Le chantier de remise en état
La rénovation, chiffrée à 8,3 millions d'euros et qui a gonflé en cours de chantier, a porté en priorité sur la stabilité du bâti. La verrière a été remplacée par une structure en bois complétée de fenêtres de toit, choix qui change la donne sur un ouvrage exposé aux condensations. Le drainage périphérique a été entièrement repensé pour stabiliser la structure et éviter les infiltrations — un poste isolé, selon la communauté urbaine, à 3,5 à quatre millions d'euros. Une nouvelle station de traitement de l'air limite désormais la saturation en chlore, problème récurrent dans les halls vitrés sous-ventilés. La pataugeoire a été agrandie avec un splash pad, la rivière à courant reconstruite autour de douze banquettes de massage, et un bassin circulaire destiné aux vélos aquatiques est en cours d'aménagement. L'espace fitness et bien-être reste fermé dans l'attente d'un chiffrage, décision attendue à l'horizon 2027.

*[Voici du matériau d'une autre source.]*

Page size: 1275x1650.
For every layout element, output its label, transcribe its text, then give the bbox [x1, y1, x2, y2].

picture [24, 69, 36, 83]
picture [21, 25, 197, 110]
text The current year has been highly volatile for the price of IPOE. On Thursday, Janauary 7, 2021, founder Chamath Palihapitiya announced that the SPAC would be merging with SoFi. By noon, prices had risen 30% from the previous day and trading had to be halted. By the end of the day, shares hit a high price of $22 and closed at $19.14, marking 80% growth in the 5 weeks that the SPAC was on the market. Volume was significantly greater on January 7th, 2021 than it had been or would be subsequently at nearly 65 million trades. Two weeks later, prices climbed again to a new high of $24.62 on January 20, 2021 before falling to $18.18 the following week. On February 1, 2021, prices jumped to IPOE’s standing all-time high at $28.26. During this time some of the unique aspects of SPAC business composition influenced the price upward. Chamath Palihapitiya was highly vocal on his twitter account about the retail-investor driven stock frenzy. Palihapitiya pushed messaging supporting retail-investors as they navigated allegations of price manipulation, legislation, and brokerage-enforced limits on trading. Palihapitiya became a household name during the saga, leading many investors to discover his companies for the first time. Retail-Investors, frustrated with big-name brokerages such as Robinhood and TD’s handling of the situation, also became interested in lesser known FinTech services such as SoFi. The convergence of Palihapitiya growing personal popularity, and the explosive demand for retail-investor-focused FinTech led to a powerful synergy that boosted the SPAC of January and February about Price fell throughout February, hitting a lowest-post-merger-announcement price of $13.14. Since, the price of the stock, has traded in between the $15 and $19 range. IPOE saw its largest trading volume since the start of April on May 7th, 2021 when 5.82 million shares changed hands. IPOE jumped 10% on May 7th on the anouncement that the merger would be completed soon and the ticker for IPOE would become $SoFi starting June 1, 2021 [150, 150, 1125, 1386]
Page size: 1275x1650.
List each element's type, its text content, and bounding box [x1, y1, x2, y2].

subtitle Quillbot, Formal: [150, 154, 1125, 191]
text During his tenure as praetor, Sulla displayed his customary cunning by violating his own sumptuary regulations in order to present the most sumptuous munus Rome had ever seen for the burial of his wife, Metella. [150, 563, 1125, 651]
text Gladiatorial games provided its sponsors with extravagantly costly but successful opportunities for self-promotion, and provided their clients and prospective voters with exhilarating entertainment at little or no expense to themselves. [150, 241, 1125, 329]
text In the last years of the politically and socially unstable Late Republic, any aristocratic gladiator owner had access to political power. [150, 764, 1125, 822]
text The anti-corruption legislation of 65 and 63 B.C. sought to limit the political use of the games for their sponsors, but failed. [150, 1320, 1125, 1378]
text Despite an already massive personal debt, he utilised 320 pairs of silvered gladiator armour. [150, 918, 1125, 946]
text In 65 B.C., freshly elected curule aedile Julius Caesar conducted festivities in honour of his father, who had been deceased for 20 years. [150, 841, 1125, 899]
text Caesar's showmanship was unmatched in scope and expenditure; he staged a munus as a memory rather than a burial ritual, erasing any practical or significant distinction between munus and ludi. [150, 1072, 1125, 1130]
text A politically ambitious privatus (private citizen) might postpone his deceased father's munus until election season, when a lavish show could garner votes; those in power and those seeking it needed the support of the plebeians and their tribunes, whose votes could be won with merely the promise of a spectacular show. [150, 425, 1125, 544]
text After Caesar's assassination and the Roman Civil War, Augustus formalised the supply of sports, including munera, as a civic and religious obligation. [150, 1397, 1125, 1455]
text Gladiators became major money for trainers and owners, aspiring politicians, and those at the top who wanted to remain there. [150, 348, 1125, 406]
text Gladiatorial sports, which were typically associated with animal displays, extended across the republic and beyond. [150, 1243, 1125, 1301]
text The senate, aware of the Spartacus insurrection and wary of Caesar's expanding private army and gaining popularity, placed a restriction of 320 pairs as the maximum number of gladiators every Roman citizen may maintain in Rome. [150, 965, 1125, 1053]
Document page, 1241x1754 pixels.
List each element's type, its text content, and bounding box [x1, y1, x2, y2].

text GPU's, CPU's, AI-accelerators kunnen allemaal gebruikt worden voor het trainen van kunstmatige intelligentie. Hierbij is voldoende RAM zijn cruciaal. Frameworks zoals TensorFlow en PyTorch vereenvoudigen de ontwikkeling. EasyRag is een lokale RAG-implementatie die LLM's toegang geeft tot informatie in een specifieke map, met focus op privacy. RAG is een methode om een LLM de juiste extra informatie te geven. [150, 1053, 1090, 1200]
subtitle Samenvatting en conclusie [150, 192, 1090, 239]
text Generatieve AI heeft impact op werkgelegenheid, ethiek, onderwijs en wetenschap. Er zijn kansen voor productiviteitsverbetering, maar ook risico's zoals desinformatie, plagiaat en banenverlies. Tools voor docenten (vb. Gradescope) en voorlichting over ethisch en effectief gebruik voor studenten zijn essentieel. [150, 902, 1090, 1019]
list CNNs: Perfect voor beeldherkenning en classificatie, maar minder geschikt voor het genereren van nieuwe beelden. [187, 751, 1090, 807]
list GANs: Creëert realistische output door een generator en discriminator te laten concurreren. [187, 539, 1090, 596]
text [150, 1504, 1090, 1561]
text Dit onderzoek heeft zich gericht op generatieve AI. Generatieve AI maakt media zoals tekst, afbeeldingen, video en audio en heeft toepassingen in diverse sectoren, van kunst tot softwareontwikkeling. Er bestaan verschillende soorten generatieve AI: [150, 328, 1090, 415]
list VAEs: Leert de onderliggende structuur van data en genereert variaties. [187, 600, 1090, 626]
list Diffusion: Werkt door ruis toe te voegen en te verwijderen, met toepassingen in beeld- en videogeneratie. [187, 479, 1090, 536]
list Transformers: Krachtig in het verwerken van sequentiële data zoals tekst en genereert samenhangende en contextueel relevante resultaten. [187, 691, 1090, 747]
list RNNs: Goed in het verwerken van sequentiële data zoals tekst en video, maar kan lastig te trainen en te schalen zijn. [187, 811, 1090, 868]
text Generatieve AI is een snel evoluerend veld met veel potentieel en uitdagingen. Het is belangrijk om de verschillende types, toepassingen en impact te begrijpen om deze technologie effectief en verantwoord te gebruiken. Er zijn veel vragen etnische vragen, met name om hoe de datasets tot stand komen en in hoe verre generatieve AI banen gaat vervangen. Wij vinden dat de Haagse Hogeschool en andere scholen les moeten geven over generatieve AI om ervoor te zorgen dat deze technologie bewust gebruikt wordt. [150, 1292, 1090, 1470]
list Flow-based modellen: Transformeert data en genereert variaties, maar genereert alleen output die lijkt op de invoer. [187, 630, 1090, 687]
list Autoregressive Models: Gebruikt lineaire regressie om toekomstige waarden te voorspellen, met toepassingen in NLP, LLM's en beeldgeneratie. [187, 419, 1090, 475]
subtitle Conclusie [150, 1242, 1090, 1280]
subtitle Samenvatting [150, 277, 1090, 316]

Conséquences pour les projets privés
Anthony Brottier, maire de Poitiers et président de Grand Poitiers, relève que ce chantier représente la hausse des coûts à laquelle font face les collectivités, et que la facture de rénovation atteint presque celle de la construction d'origine. Le cas de la Pépinière rappelle trois règles qui valent aussi pour une piscine en bois massif sans liner:
1. La structure porteuse et les points de fixation doivent être vérifiés à fréquence régulière — un boulon qui cède sous trois mètres d'eau n'est pas rattrapable à temps.
2. Le drainage périphérique se traite dès la pose, pas après l'apparition des premières migrations d'eau.
3. Le choix d'un bois stable et correctement sectionné pour les éléments en élévation évite les déformations qui fissurent à terme les pièces rapportées.
Penser la maintenance préventive au stade du devis coûte toujours moins cher que de rouvrir une structure mal née.